Their hurried, broken colloquy was cut short by a nurse who came to Dr. Melton, saying, “The patient is always asking if the gentleman who is to—”
“Yes, yes; he is here.” The doctor motioned her to precede them. “Go in; you’re needed as a witness.”
He held Rankin back an instant at the door. “Remember! No heroics! Just have the signing done as quickly as possible and get out!” His little wizened face looked ghastly in the dim light of the hall, but his voice was firm, and his hand did not tremble.
Rankin followed him into the bedroom, which was filled with a strong odor of antiseptics.
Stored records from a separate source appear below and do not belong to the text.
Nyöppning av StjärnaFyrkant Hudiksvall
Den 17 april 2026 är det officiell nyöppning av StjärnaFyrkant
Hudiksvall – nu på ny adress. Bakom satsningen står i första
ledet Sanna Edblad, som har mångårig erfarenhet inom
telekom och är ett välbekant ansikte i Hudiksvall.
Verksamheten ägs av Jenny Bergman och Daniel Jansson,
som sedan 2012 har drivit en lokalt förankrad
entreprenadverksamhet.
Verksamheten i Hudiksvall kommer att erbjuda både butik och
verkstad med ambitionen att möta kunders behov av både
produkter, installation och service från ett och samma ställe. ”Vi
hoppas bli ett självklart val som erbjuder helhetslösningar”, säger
The nurse turned on the electric light, shading it with her hand so that the light fell only on the lower part of the bed, leaving Lydia’s head in the shadow.
She lay very straight and stark, as though, thought Rankin despairingly, she were already dead. Her right arm was out over the sheet, her thin hand nerveless. Her face was very white, her lips swollen and bleeding as though she had bitten them repeatedly. She was absolutely motionless, lying on her back with closed eyes. At the slight sound made by the men in entering, she opened her eyes and looked at them. Every vestige of color dropped out of Rankin’s face. Her eyes were alive, sane, exalted—Lydia’s own eyes again.
He was holding the paper open in his hand, and without a word knelt down by the bed, offering it to her mutely. Their eyes met in a long gaze. The doctor and nurse looked away from this mute communion. Rankin put a pen in Lydia’s fingers and held up the paper. With, a faint, sighing breath, loud in the silent room, she raised her hand. It fell to the bed again. Dr. Melton then knelt beside her, put his own sinewy, corded fingers around it and guided it to the paper. The few lines were traced. Lydia’s hand dropped and her eyes closed. Rankin stood up to go.